**Activity**
The entries below contain a stretch that opens with the line containing "to which you" and closes with the line containing "being linked to; or"; set down that stretch exactly, both ends included, and nothing else.

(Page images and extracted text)
★ ★ ★ ★ ★ ★ ★
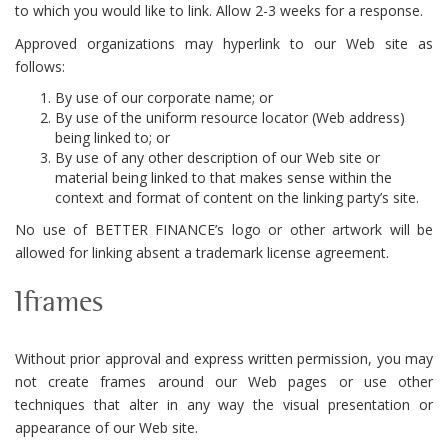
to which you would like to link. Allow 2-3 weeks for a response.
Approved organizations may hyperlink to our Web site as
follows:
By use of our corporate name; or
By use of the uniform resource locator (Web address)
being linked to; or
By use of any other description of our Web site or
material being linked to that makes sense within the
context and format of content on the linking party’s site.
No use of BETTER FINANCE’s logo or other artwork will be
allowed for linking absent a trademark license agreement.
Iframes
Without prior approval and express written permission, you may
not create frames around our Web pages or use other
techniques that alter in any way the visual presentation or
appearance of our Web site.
★ ★ ★ ★ ★ ★ ★
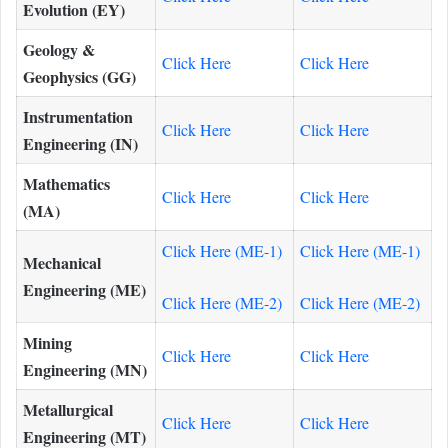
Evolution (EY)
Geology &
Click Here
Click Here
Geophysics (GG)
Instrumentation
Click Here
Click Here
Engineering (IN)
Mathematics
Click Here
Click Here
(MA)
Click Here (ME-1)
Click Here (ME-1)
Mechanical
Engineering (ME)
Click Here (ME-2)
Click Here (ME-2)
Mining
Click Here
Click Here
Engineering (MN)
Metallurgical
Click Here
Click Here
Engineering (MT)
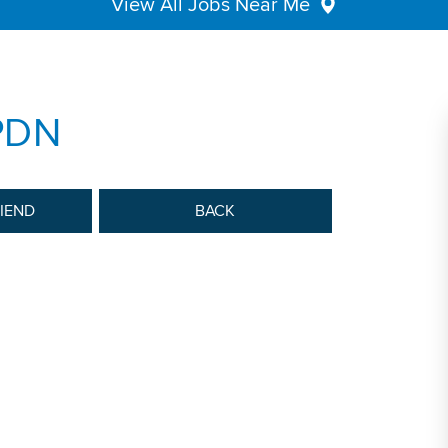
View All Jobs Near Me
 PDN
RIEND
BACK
★ ★ ★ ★ ★ ★ ★
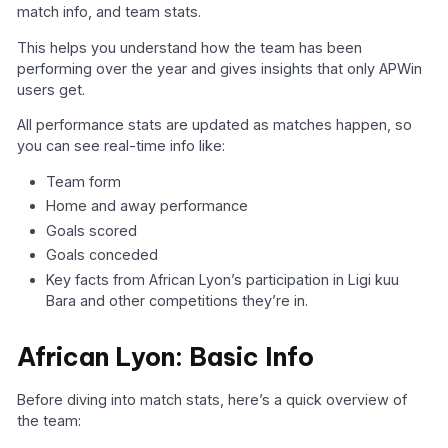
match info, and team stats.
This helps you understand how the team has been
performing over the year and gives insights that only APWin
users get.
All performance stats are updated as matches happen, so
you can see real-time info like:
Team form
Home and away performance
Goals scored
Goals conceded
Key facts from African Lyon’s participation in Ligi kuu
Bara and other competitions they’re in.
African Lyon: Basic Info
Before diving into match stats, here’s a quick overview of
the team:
★ ★ ★ ★ ★ ★ ★
**Expected output**
to which you would like to link. Allow 2-3 weeks for a response.
Approved organizations may hyperlink to our Web site as
follows:
By use of our corporate name; or
By use of the uniform resource locator (Web address)
being linked to; or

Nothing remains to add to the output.